Simon Jenkins says that the Western do-something professionals are basically circle-jerking over Putin and Crimea. The truth is, Putin has acted badly, but there’s nothing much we can do about it, or, frankly, should do about it. Sometimes, you just have to live with things you hate. Excerpt: I accept that there are conversations between states […]

Simon Jenkins says that the Western do-something professionals are basically circle-jerking over Putin and Crimea. The truth is, Putin has acted badly, but there’s nothing much we can do about it, or, frankly, should do about it. Sometimes, you just have to live with things you hate. Excerpt:

I accept that there are conversations between states that sometimes require plain speaking. But the words must be fit for the purpose in hand. This would surely extend to an acceptance of what used to be called “spheres of interest” along the still new and sensitive borders in Europe and Asia. Putin’s rectifying of Nikita Khrushchev’s 1954 “donation” of Crimea to Ukraine may be technically illegal. So was the west’s war on Serbia over Kosovo. It is hardly on a par with Hitler’s invasion of the Sudetenland, or the west’s violent seizure of Iraq and Afghanistan. In the catalogue of global outrage, it is no big deal.

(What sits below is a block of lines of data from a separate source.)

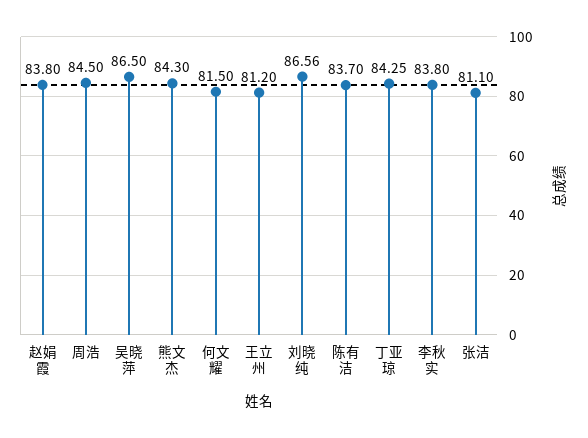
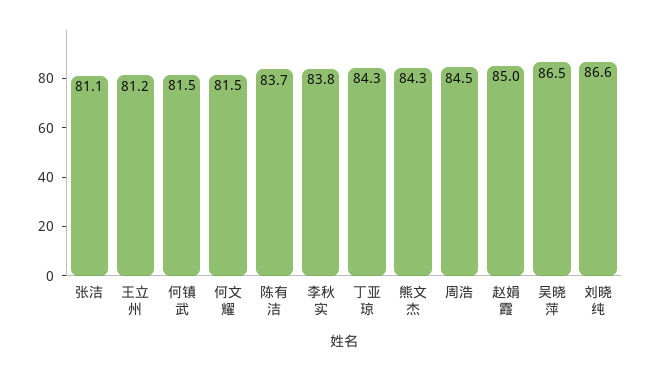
  {
-   "赵娟霞": 83.8,
+   "赵娟霞": 85,
    "周浩": 84.5,
    "吴晓萍": 86.5,
    "熊文杰": 84.3,
    "何文耀": 81.5,
    "王立州": 81.2,
    "刘晓纯": 86.56,
    "陈有洁": 83.7,
    "丁亚琼": 84.25,
    "李秋实": 83.8,
-   "张洁": 81.1
+   "张洁": 81.1,
+   "何镇武": 81.5
  }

In his book America and the Imperialism of Ignorance, Andrew Alexander showed from an examination of Soviet documents how far the west misjudged Moscow’s intentions during the cold war. A mix of belligerent posturing and over-reaction to provocation was heavily driven by the Pentagon’s military-industrial complex, with Nato trotting along behind. The result took an appalling risk with European security, and at a horrific cost.

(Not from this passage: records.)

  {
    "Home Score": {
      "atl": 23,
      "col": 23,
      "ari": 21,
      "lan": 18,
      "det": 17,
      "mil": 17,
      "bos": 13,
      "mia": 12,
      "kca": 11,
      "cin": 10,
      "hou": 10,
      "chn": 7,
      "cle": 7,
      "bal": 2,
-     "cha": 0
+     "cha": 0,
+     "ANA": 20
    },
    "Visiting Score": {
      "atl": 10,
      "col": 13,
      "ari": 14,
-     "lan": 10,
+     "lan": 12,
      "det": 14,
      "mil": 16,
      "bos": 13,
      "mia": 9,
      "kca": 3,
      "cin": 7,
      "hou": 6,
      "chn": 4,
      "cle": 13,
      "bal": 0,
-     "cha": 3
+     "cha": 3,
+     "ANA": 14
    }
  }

The current response to Crimea shows how easily misjudgment can emerge from such political machismo. Perhaps the better parallel is Sarajevo 1914. One leader’s wounded pride triggers another’s pursuit of self-interest, a reckless treaty triggers a pre-emptive strike. Bluffs are called, prices thought “worth paying”. As pandemonium ensues, no one can recall how it all started.

Today’s reign of the do-somethings is oozing from the musty corridors of a once-imperial Foreign Office. It is seeping from under-employed defence lobbyists and thinktanks. It begs, weeps, screams that “something must be done” about Crimea. It derides “doing nothing” as so much wimpish, pseudo-pacifist appeasement. It must, or how else will Chatham House feed its young?